The EU’s Modernisation Fund and the Recovery and Resilience Facility are the major sources for investment support for renewable energies towards 2030. The exact allocations under the funds for renewable energies have not yet been determined, but the Czech government expects that from a total of Euro 5.8 billion of revenues under the Modernisation Fund, 25 per cent would be devoted to renewables over the period to 2030. In addition, Euro 250 million would become available from the Recovery and Resilience Facility, about half of which would be allocated for renewable electricity and the other half for the transformation of heating and cooling. Moreover, the government also expects that funds would become available under the EU’s Just Transition Fund, but details are yet to be decided upon.


All in all, the report’s recommendations for the renewable energy sector to the Czech Republic are:

  • Accelerate the approval procedure for the legislation to promote renewable energies (amendment to Act 165/2012) for the period after 2021, to avoid missing mid-and long-term decarbonisation goals.
  • Prepare and initiate legislation for promoting renewable and low-carbon fuels that are not covered under Act 165/2012 to help achieve emissions reductions and climate targets in the most cost-effective way.

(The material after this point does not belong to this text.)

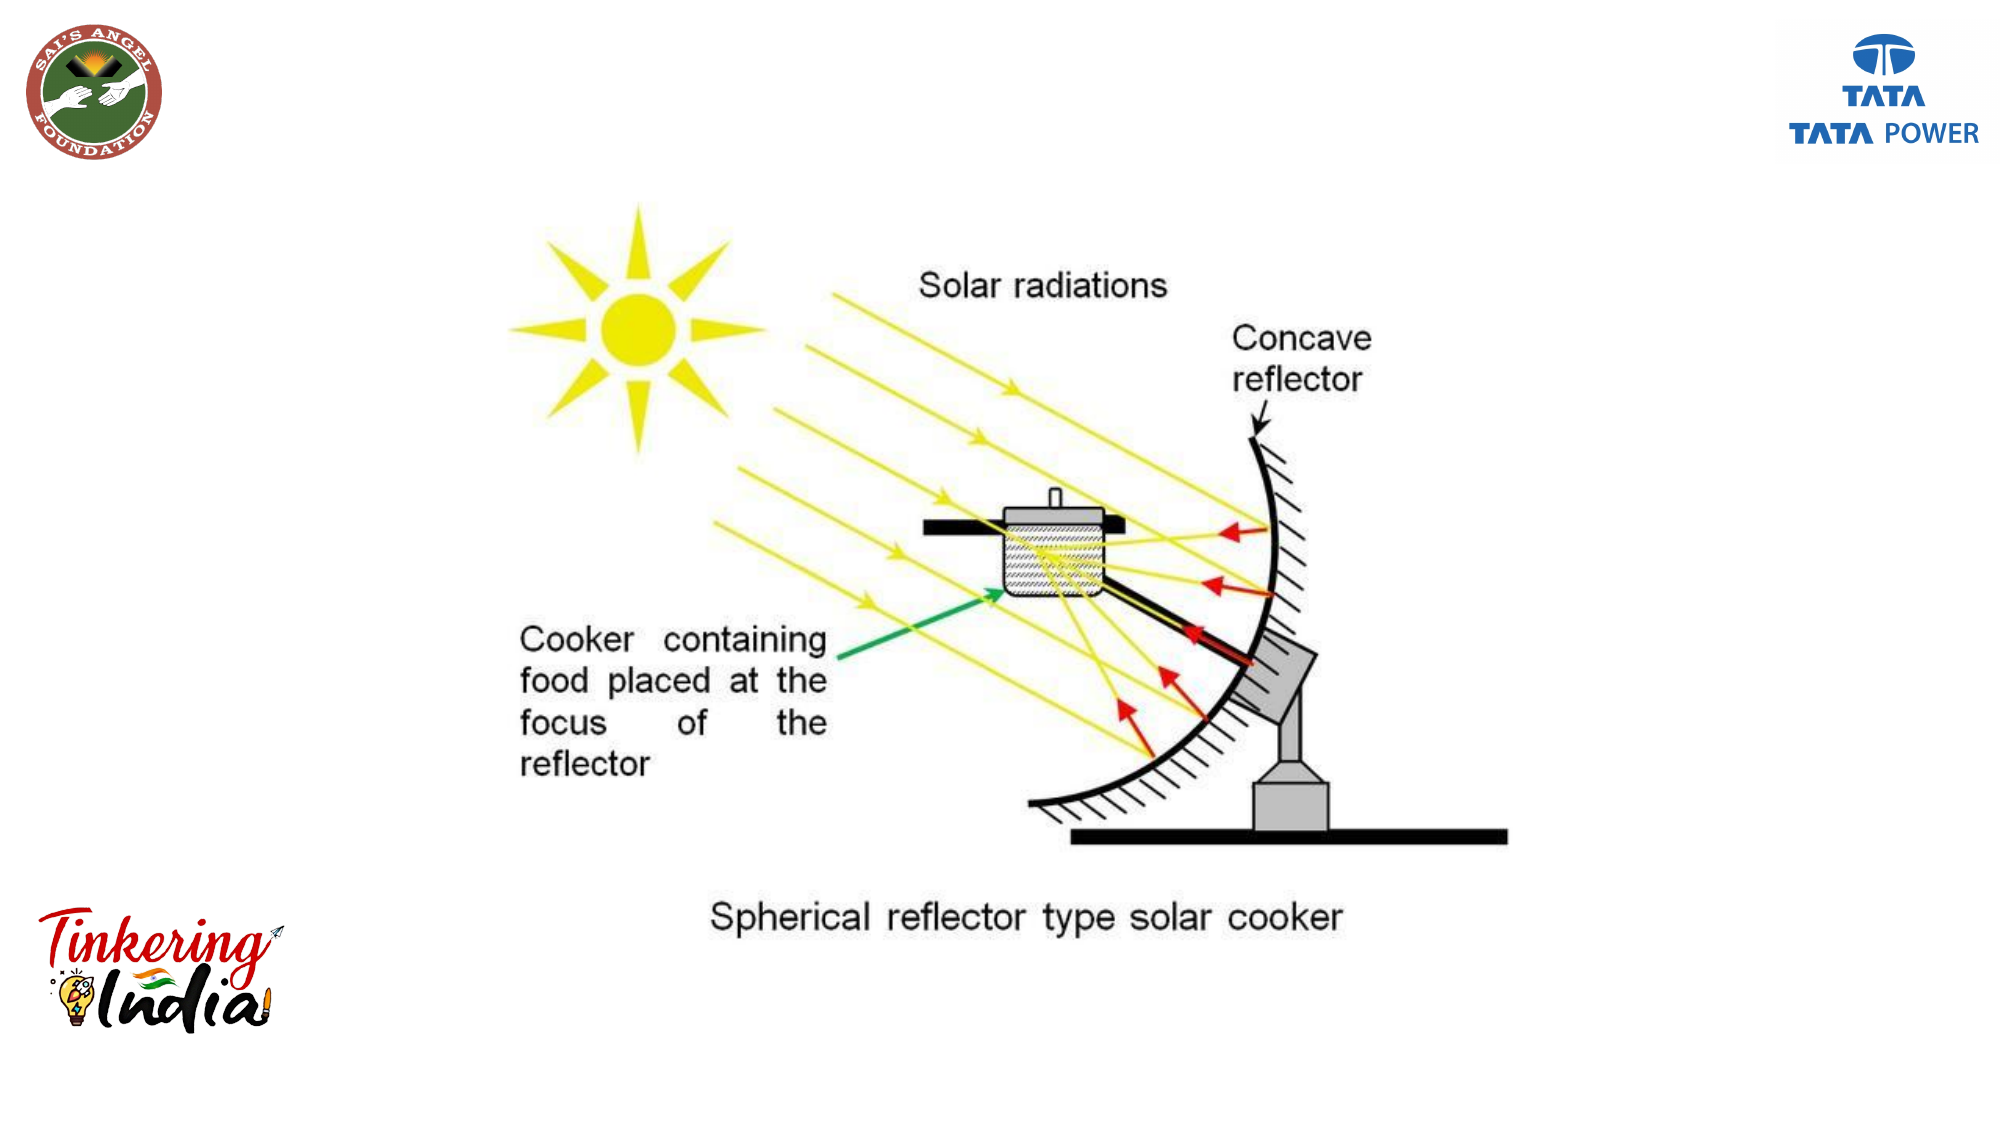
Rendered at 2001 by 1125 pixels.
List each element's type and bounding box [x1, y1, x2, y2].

  • Revisit the technical potential for the integration of variable renewable electricity into the system by studying best practice examples of countries that have already reached much higher shares of these renewables into their systems.
  • Together with stakeholders, assess the full economic potential of all available forms of renewable energies and accordingly develop road maps to achieve those potentials to, in particular, prepare for the phase-out of coal power plants.